> [TASK BRIEF]:
Please copy out every line of text in the material below word for word, leaving out the pictures.
[DATASET RECORDS Boundary: Start]
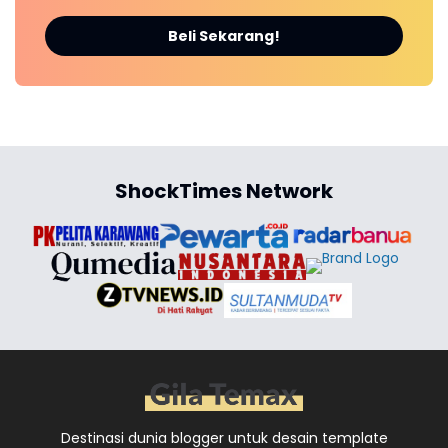
Beli Sekarang!
ShockTimes Network
Destinasi dunia blogger untuk desain template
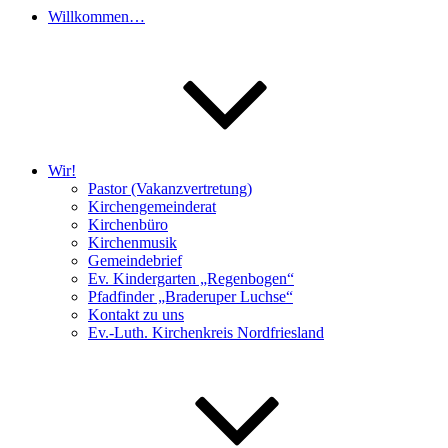
Willkommen…
Wir!
Pastor (Vakanzvertretung)
Kirchengemeinderat
Kirchenbüro
Kirchenmusik
Gemeindebrief
Ev. Kindergarten „Regenbogen“
Pfadfinder „Braderuper Luchse“
Kontakt zu uns
Ev.-Luth. Kirchenkreis Nordfriesland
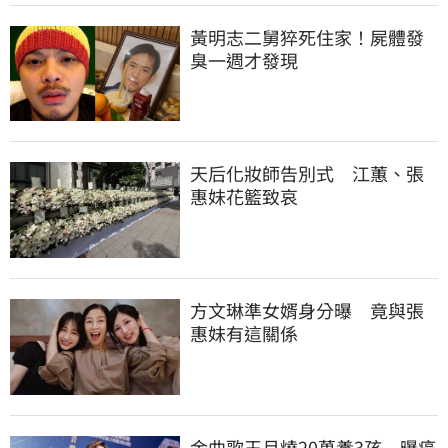
黃明志二舅猝死住家！屍體發
臭一週才發現
天后化妝師告別式　江蕙、張
惠妹花籃致哀
方文琳準女婿身分曝　竟與張
惠妹有這關係
金曲歌王月燒20萬養3孩　曝癌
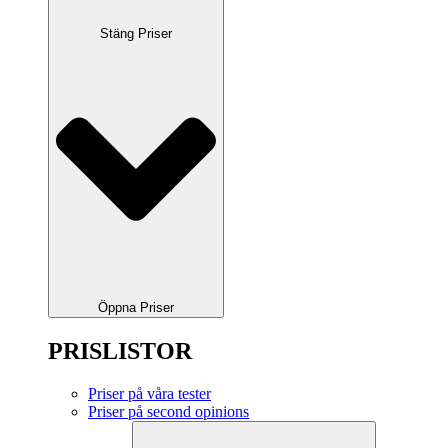
Stäng Priser
Öppna Priser
PRISLISTOR
Priser på våra tester
Priser på second opinions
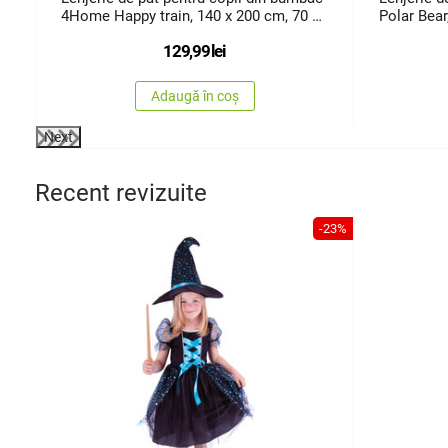
4Home Happy train, 140 x 200 cm, 70 x
Polar Bear
90 cm
129,99
lei
Adaugă în coș
Next
Recent revizuite
-23%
[DATASET RECORDS Boundary: End]
> [WRITTEN RESPONSE]:
Beli Sekarang!
ShockTimes Network
Destinasi dunia blogger untuk desain template
Willkommen…
Wir!
Pastor (Vakanzvertretung)
Kirchengemeinderat
Kirchenbüro
Kirchenmusik
Gemeindebrief
Ev. Kindergarten „Regenbogen“
Pfadfinder „Braderuper Luchse“
Kontakt zu uns
Ev.-Luth. Kirchenkreis Nordfriesland
黃明志二舅猝死住家！屍體發
臭一週才發現
天后化妝師告別式　江蕙、張
惠妹花籃致哀
方文琳準女婿身分曝　竟與張
惠妹有這關係
金曲歌王月燒20萬養3孩　曝癌
Stäng Priser
Öppna Priser
PRISLISTOR
Priser på våra tester
Priser på second opinions
4Home Happy train, 140 x 200 cm, 70 x
Polar Bear
90 cm
129,99
lei
Adaugă în coș
Next
Recent revizuite
-23%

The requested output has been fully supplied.